Just a couple weeks in Guyana, coming from ExxonMobil’s operations in Qatar, Routledge invited a group of reporters for a briefing. He indicated the company was anxious for approval Payara, and said if it doesn’t come soon, the money could go elsewhere.

Facing backlash from his comments, which some saw as the company trying to threaten and bully its way through, within hours, he issued a message saying while the industry is facing unprecedented market challenges, ExxonMobil is here to stay.

“We are fully committed to Guyana, have been here for decades despite numerous risks and when other companies left,” Routledge said in a statement.

He said that ExxonMobil will continue to work closely with the government to develop the country’s resources for the long-term benefit of Guyanese and to be transparent in doing so.

The new PPP Government has brought in a team, led by a Canadian expert to review the Payara development plan and the Environmental Impact Assessment.

New President of ExxonMobil Guyana, Alistair Routledge

The Payara development plan includes a floating production, storage and offloading (FPSO) vessel, named Prosperity; it is expected to produce 220,000 barrels per day.

The development is similar to that of Liza phase 1 and 2, Payara will have up to 45 wells, including production wells, water injection wells and gas injection wells.

Routledge said further delay in approval could throw off its plans and it was hoping it could have a signal to move ahead in the coming weeks.

“The timely approval of additional proposed projects, including Payara, will ensure that the local workforce and the utilization of local suppliers will continue to grow.

“ExxonMobil’s development concept for its discoveries in Guyana meets our objective to maximize value for our partners, which includes the people and government of Guyana,” he stated.

Routledge had a few hours earlier boasted that ExxonMobil has other places it could put its money and said the contract with Guyana to explore and develop the giant Stabroek block offshore Guyana was not a sweetheart deal; in fact, he went as far as to say if it was any different, no money would be coming to Guyana, certainly not from ExxonMobil.

“If the contract was more challenging for us, then to be honest I don’t think in this environment, investment dollars would be coming to Guyana currently. It is a global business and especially in these days where commodity prices are falling, the investment dollars would flow to where it is competitive,”

What he was also very clear about is that if the Payara development plan is not given the greenlight soon, then the money it has to invest would go elsewhere.

“The Guyana portfolio is one of the better opportunities for us in the ExxonMobil portfolio, but it’s not the only one.

“And, indeed, if we don’t get the agreement as we are looking for in Payara, the investment money will go elsewhere in ExxonMobil’s portfolio.”

He was asked to clarify his position and he did, saying the same thing,

It’s not my decision – we have a corporate investment committee that makes the ultimate investment decision – but if it is not apparent that there is a willingness to move forward locally then they will look at other opportunities to invest the money elsewhere,” Routledge stated.

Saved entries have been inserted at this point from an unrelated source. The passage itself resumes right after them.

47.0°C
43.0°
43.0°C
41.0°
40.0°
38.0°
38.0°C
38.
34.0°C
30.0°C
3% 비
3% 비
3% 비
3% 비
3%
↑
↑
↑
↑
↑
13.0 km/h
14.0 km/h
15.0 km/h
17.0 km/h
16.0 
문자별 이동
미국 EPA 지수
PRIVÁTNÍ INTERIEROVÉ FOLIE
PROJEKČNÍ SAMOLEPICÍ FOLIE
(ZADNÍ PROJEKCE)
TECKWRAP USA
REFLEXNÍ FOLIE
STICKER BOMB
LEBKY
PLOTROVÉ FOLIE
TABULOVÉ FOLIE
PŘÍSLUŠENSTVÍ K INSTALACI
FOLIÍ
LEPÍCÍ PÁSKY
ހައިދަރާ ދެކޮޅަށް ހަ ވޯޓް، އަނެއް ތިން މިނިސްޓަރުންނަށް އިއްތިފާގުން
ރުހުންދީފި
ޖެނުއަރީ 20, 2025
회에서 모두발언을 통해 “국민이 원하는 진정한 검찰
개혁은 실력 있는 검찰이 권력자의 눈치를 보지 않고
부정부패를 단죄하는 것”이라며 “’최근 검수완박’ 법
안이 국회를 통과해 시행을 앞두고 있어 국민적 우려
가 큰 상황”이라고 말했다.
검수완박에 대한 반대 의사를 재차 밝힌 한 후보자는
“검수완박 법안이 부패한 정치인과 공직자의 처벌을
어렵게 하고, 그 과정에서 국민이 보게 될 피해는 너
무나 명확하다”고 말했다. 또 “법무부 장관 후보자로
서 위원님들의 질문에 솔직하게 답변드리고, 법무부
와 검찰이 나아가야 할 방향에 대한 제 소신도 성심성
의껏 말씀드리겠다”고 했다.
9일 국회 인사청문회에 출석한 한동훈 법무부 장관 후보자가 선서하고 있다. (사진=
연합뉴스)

While it awaits to hear from the government at the conclusion of a review of the Payara plan, ExxonMobil would like its contract for the development of the Stabroek Block, which includes Payara, to remain the same, no changes.

“If we enter into contracts in a country and those are changed down the road, then it’s very difficult for us to make commitment on projects that typically have 20-30 year investment life. So how can we make those investments if we are unsure whether the terms are changed?

“So I do think it is important that everybody understand that sanctity of contract is important to the long term investment of not just ExxonMobil but any other investor considering coming into the country.”